To make this exquisite recipe, you will need a wood fired stove. It is important that you ignore any operating instructions that might come with the stove. Calls to Grandmothers and other relatives who have owned such appliances in the past are also not allowed.

So fire up the stove and smoke out the kitchen. You should aim to get the oven to a temperature of 300degF (the optimum temperature for slow cooking your milk pudding), but if you ignore the stove’s instructions, you’ll have the oven up to 400degF in no time, and the top of your rice pudding will be burned to a lovely crisp. Don’t worry if this happens – simply just rip the top off the pudding, pour in a cup of milk, watch the pudding soak up the fluid like a thirsty cactus, then slip it back in the oven again for another grilling.

Grandma’s rice pudding recipe is something along these lines:

Into a pyrex dish:

  • Pour approx 600mL milk
  • Add 2 heaped tablespoons of white long grain rice
  • Add one tablespoon of sugar
  • Add a few drops of vanilla essence (we had none in the house, so we skipped this)
  • Stir for a few minutes, then add a pinch of nutmeg. Don’t stir the nutmeg in – it floats on top and flavours the skin of the rice pudding (we had no nutmeg either, and thoughtfully decided against using black pepper as a substitute).
  • Bung the pyrex dish into a water bath (a bigger dish with water in it) and cook slowly at 300degF or approx 150degC for 3-4 hours or until set. In our case, we put it into a hot oven and burned it to a crisp within 2 hours.
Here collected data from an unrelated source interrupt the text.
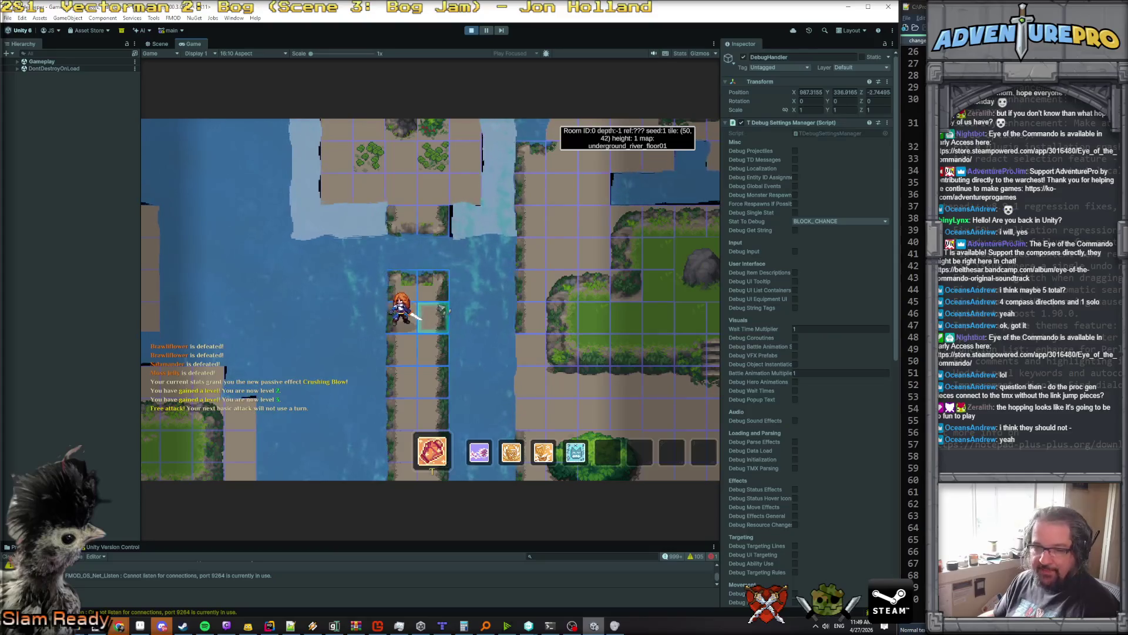
{"action": "left_click", "coordinate": [405, 223]}
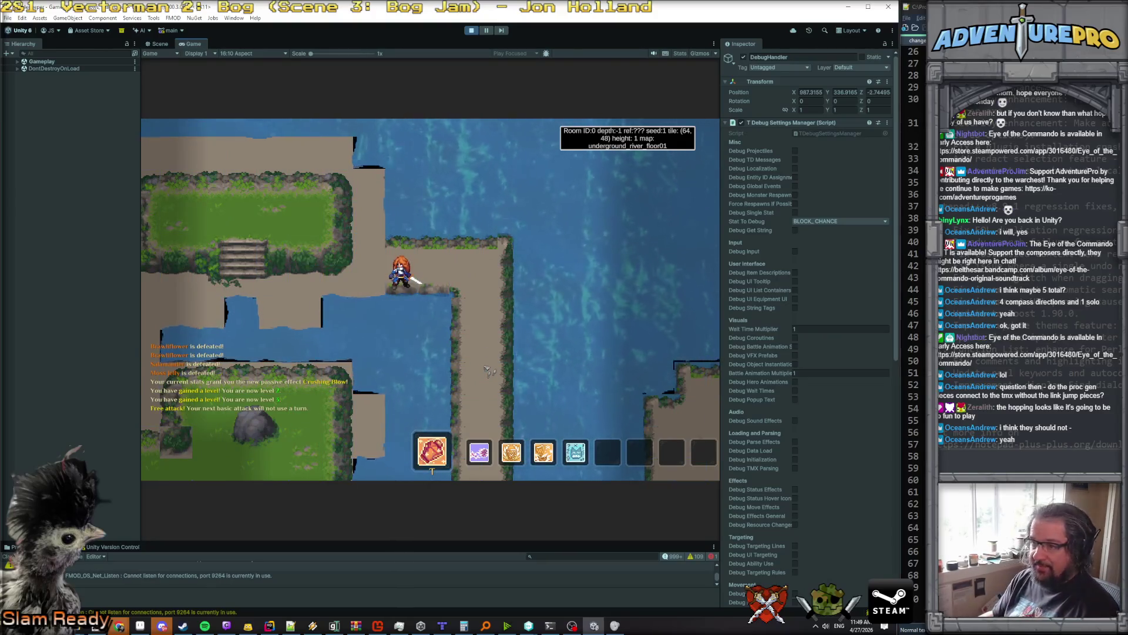
{"action": "left_click", "coordinate": [485, 323]}
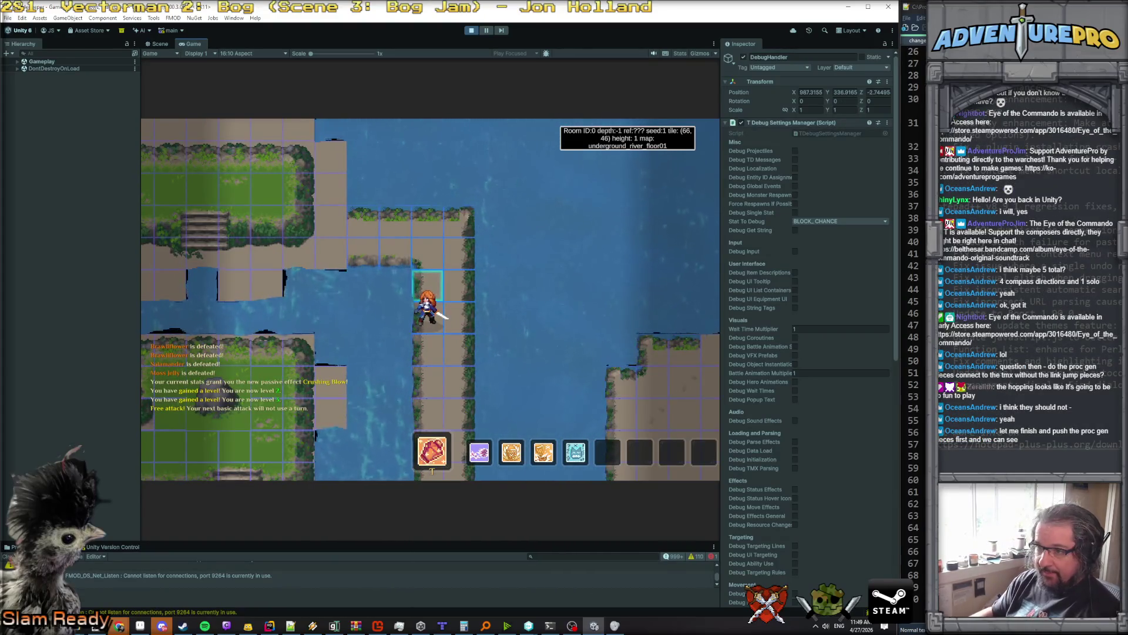
Step: Paste the Unity game screenshot into Paint.NET as a new image
{"action": "left_click", "coordinate": [97, 627]}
Serve the resuscitated pudding (see instructions at top) to your guests only once they are on the third bottle of wine. That way they won’t know the difference. This dish complements the tough old boot that resembled roast mutton that I also cooked that day (thank goodness the guests were sozzled).

Alternatively, buy a can of creamed rice, and heat in the microwave for 1 minute. Best you remove the creamed rice from the can first though.